The Brihanmumbai Municipal Corporation (BMC) of Mumbai, India, is pioneering a radical business model for car parks that it hopes will rapidly increase parking capacity in the region – however the new concept is being met with some push back by civic authorities.
This summer, BMC unveiled plans to build seven underground multi-level parking lots in south Mumbai – which would double existing capacity in the area from 700 to 1,400 spaces. The underground parking is meant to replace current above-ground car parks, making more room for traffic and pedestrians in this commercial center.
"The cost of building – which works out to over 2.5 million rupees per space – will be entirely borne by BMC," explains Ashok Datar, founder and chairman of Mumbai Environmental Social Network, who was also consulted by BMC for the underground car parks. "Then the operators will charge the rates - about 15 rupees per hour - to cover only operating costs."
The Mumbai civic standing committee has attempted to block progress on the underground car parks several times. It all comes down to the contractors, which the committee believes have been chosen unfairly. What seems to bother the committee most, however, is the BMC's unorthodox business model for the car parks, which will allow the contractors who build and maintain the lots to keep the revenue for 30 years. After this period, the lots will revert to BMC ownership at no cost to the BMC.
The BMC counters by pointing out that this is not a scam; it is a way to rapidly increase parking capacity. BMC says it is not economically feasible to maintain the parking lots on its own, so handing the responsibility – and the revenue – over to the contractors may be the only way to get South Mumbai the parking capacity it desperately needs today.

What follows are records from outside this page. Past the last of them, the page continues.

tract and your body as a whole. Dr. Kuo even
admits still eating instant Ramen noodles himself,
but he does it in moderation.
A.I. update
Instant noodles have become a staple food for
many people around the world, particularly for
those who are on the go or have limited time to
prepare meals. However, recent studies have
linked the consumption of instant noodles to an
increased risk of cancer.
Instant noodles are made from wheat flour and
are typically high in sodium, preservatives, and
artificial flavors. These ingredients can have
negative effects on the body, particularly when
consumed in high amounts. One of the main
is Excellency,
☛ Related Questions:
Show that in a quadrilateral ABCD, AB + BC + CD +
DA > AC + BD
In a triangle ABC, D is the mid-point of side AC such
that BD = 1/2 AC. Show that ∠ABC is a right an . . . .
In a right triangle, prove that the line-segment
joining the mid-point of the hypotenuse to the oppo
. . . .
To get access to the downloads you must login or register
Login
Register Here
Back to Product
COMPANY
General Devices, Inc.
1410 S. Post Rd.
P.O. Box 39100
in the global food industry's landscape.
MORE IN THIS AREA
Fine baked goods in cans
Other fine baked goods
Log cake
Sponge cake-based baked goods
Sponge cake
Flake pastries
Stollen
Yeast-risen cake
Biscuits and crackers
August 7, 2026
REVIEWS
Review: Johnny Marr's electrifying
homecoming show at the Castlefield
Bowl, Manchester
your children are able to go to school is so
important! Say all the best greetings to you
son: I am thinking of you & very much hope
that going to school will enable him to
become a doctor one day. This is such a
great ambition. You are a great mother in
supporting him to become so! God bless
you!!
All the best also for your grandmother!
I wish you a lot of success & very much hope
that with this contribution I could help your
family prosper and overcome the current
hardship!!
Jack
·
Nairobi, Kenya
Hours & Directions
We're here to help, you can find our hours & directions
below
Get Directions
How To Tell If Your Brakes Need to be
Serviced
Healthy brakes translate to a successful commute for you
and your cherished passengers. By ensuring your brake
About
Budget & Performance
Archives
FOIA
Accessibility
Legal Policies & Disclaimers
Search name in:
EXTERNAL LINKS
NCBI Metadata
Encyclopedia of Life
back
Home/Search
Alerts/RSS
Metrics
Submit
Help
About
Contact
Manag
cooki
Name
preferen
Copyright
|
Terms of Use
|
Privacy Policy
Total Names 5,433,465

In a blog in August and a full article in the October-November issue of Parking World, I covered some of the challenges of parking in India, and specifically in Mumbai. This city needs to take some new approaches to solving its extensive parking problems, and unless corruption can be proven with regard to these specific projects, the BMC should be given freedom to experiment with non-traditional economic models that work.